:: Exercise directions ::
Rewrite the listing below with "decimals" changed to "digits" and nothing else altered, leaving out the pictures.

━━━━━ Provided data

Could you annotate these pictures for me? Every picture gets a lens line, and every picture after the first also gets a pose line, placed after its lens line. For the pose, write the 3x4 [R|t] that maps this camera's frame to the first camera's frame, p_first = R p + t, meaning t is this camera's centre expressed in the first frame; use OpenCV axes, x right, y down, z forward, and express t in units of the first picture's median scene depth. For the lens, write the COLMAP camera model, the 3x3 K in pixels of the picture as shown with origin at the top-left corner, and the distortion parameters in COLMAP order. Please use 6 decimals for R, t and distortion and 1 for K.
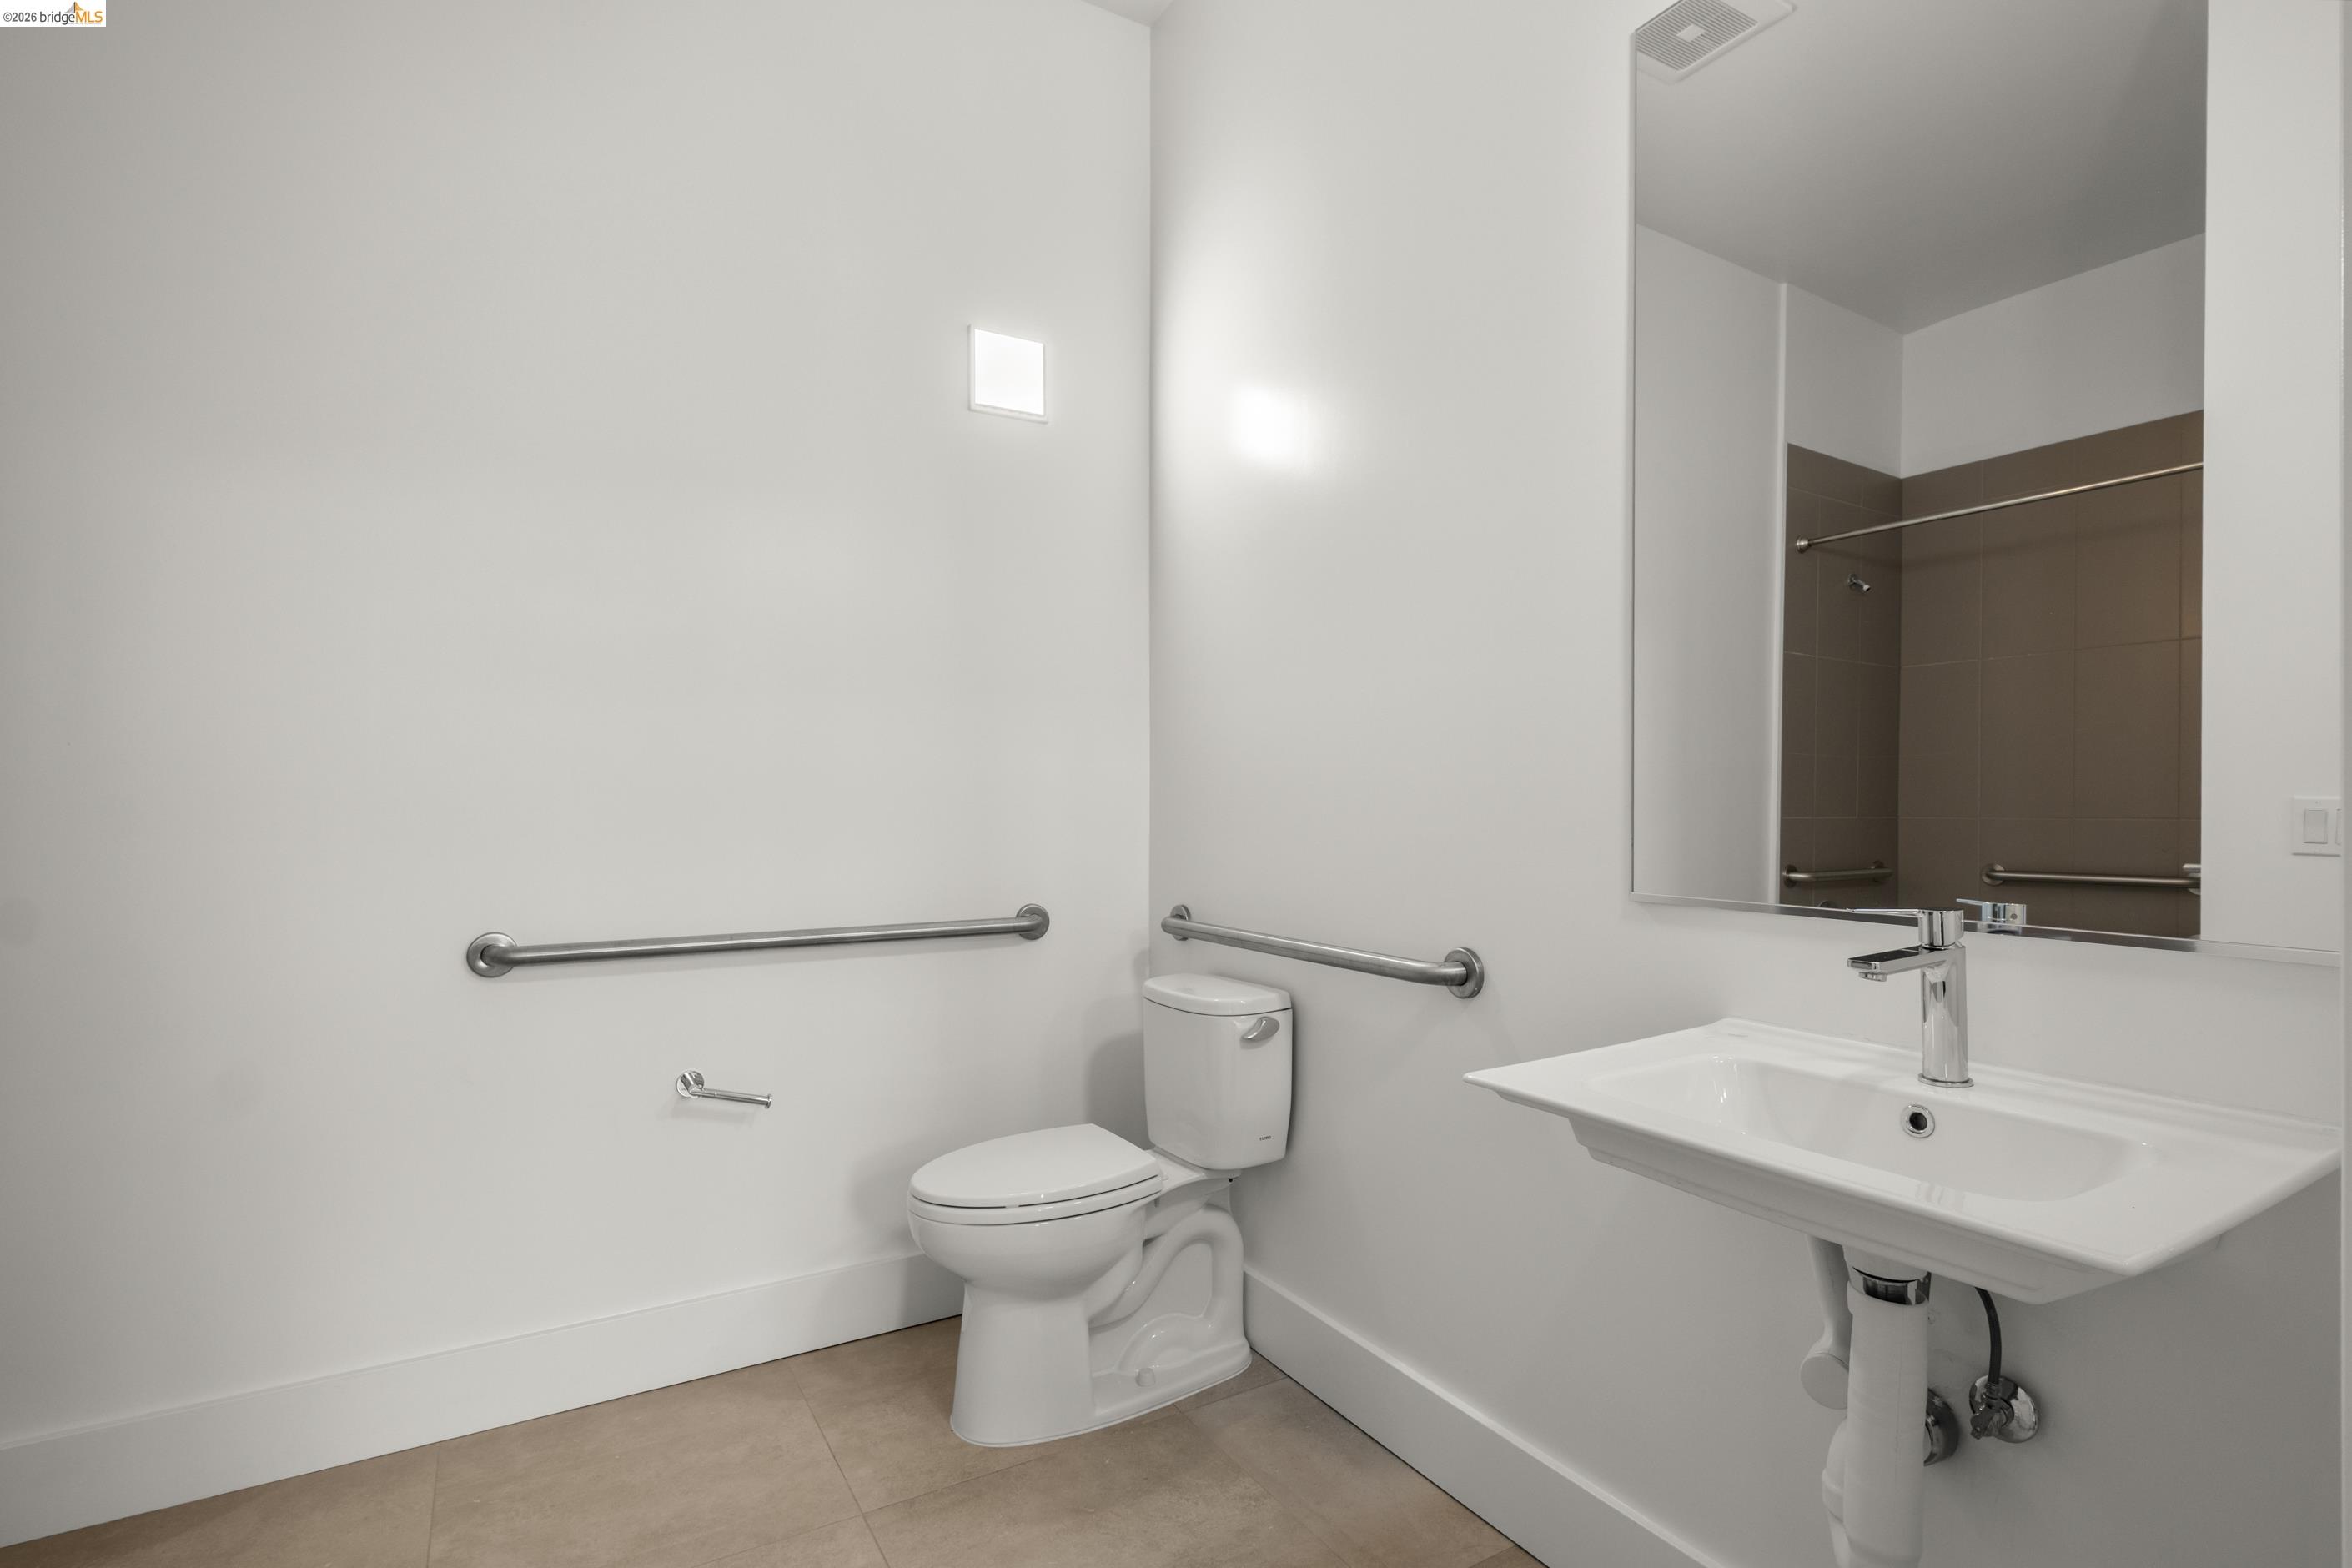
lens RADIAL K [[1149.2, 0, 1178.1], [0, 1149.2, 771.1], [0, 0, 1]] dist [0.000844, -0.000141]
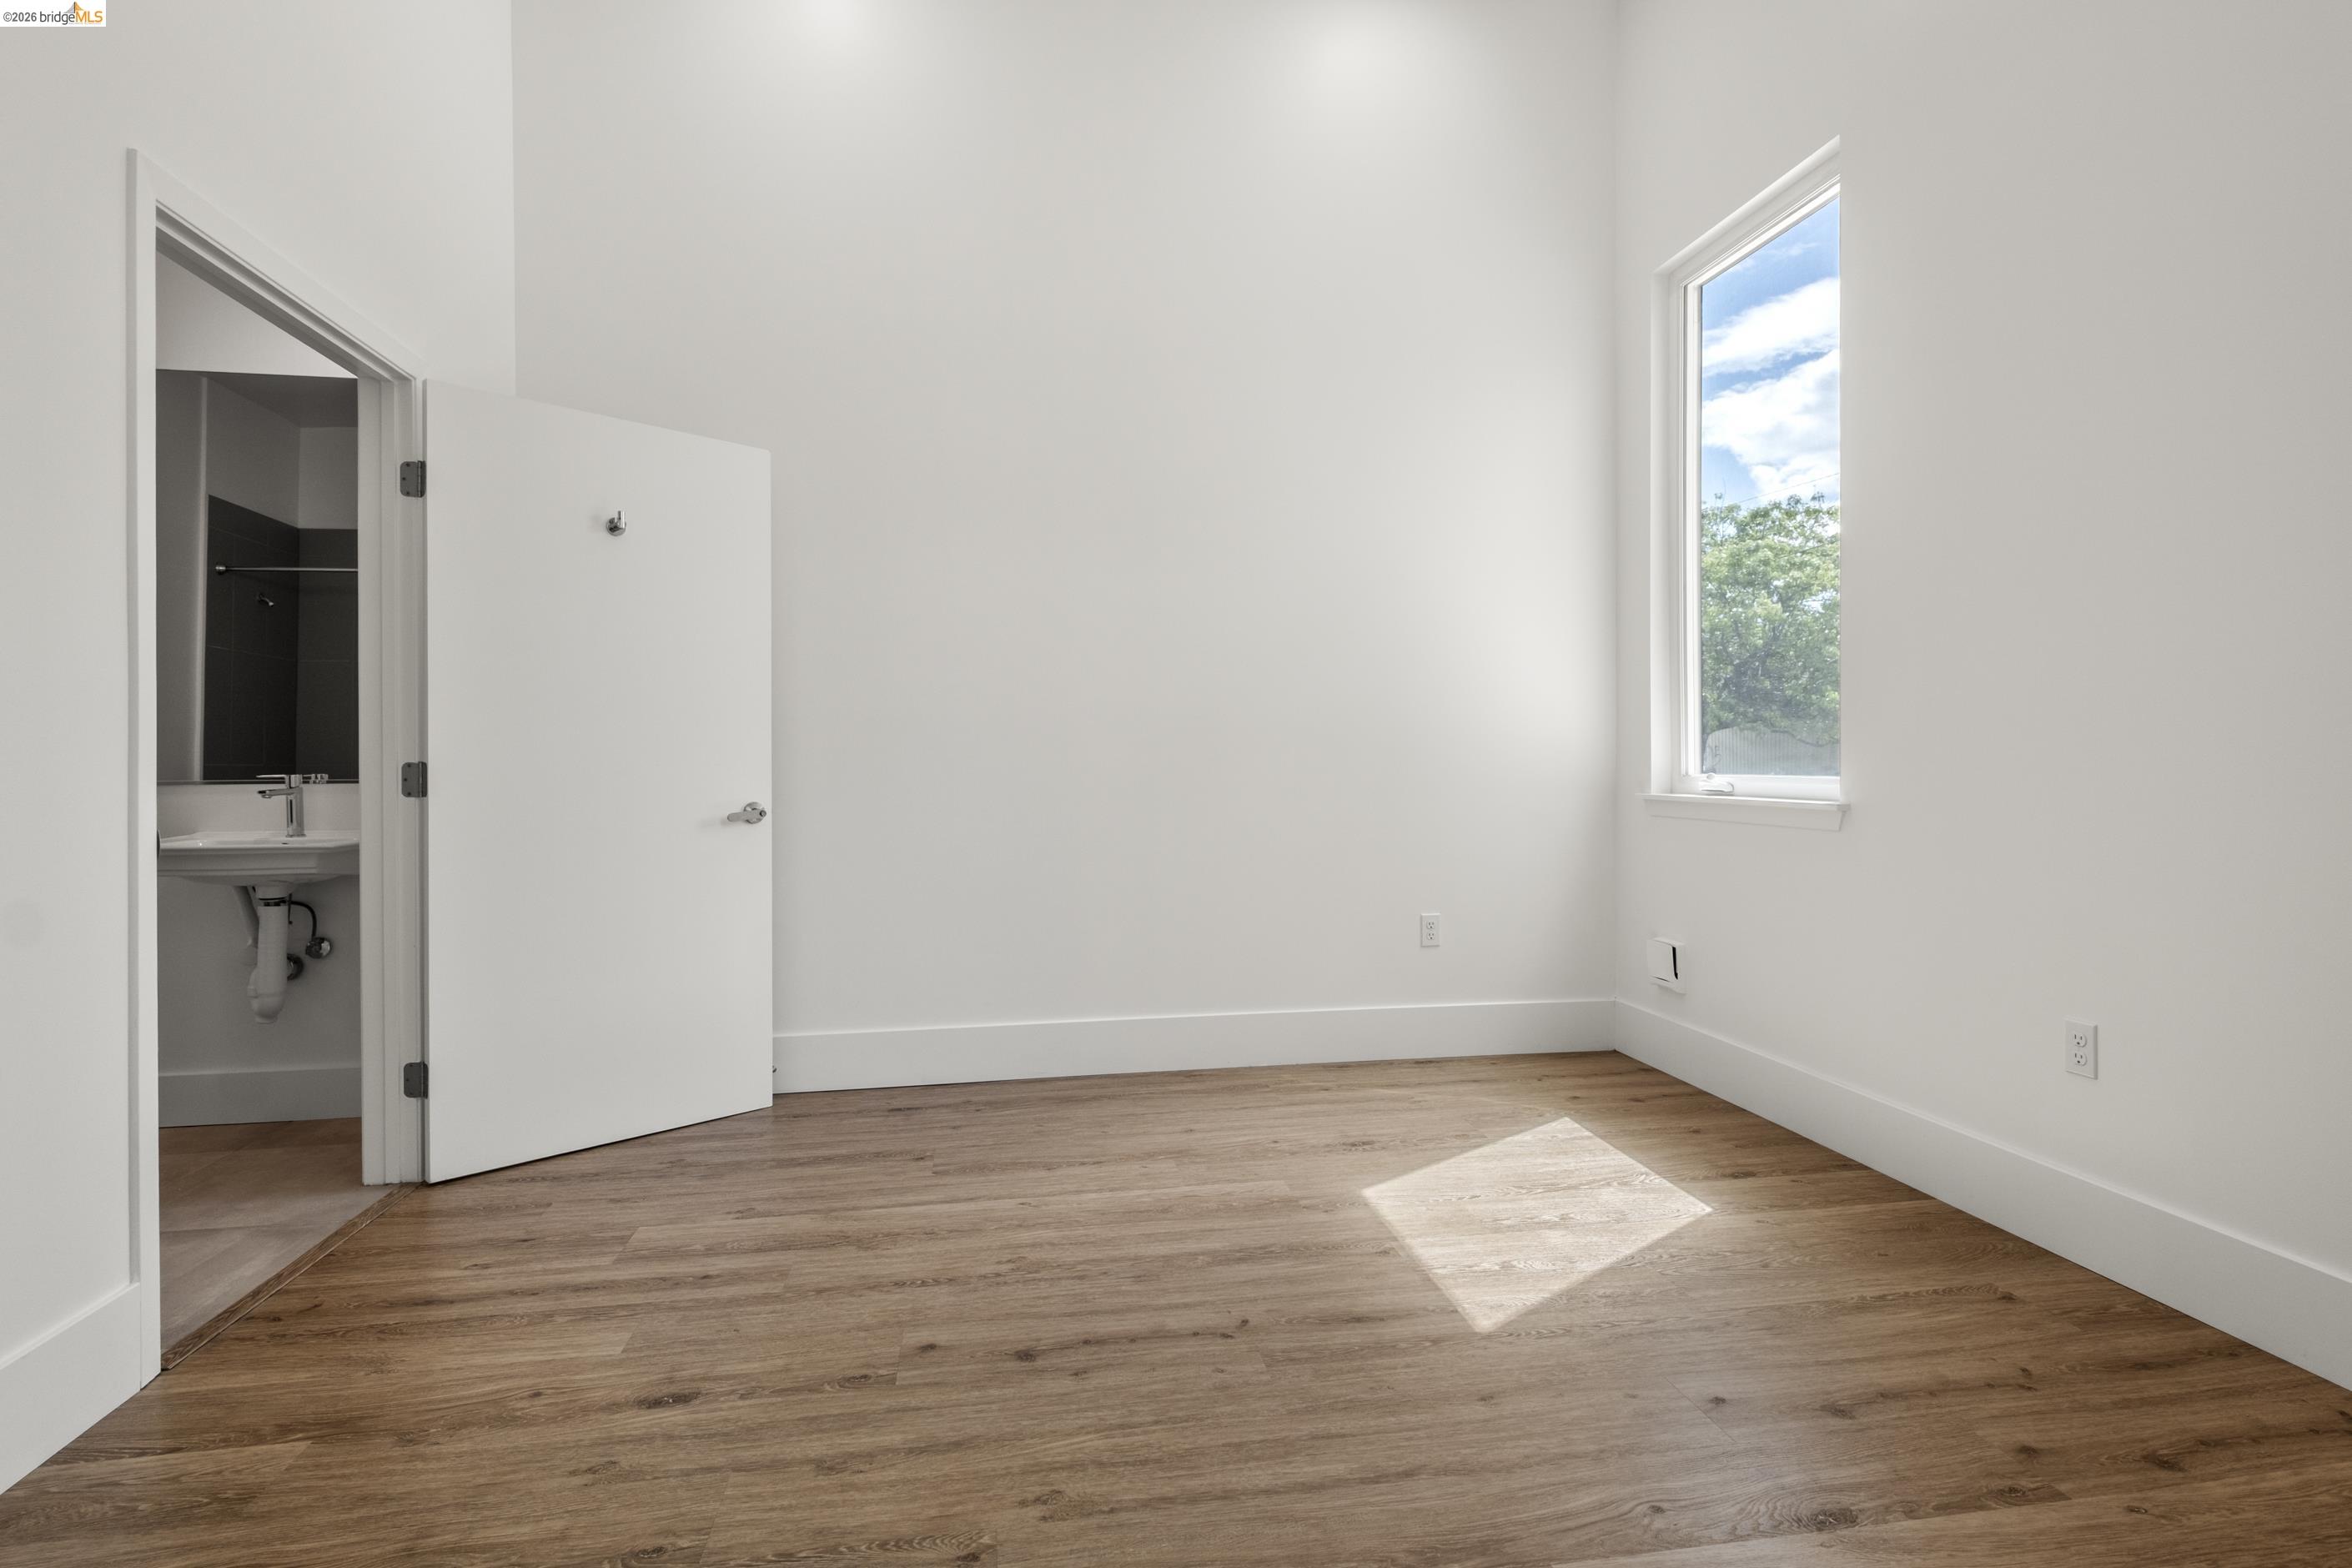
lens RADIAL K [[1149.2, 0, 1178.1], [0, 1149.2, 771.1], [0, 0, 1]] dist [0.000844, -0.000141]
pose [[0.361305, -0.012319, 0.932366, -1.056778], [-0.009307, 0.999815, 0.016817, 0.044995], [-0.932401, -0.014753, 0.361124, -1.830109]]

━━━━━━━━━━

:: Answer below ::
Could you annotate these pictures for me? Every picture gets a lens line, and every picture after the first also gets a pose line, placed after its lens line. For the pose, write the 3x4 [R|t] that maps this camera's frame to the first camera's frame, p_first = R p + t, meaning t is this camera's centre expressed in the first frame; use OpenCV axes, x right, y down, z forward, and express t in units of the first picture's median scene depth. For the lens, write the COLMAP camera model, the 3x3 K in pixels of the picture as shown with origin at the top-left corner, and the distortion parameters in COLMAP order. Please use 6 digits for R, t and distortion and 1 for K.
lens RADIAL K [[1149.2, 0, 1178.1], [0, 1149.2, 771.1], [0, 0, 1]] dist [0.000844, -0.000141]
lens RADIAL K [[1149.2, 0, 1178.1], [0, 1149.2, 771.1], [0, 0, 1]] dist [0.000844, -0.000141]
pose [[0.361305, -0.012319, 0.932366, -1.056778], [-0.009307, 0.999815, 0.016817, 0.044995], [-0.932401, -0.014753, 0.361124, -1.830109]]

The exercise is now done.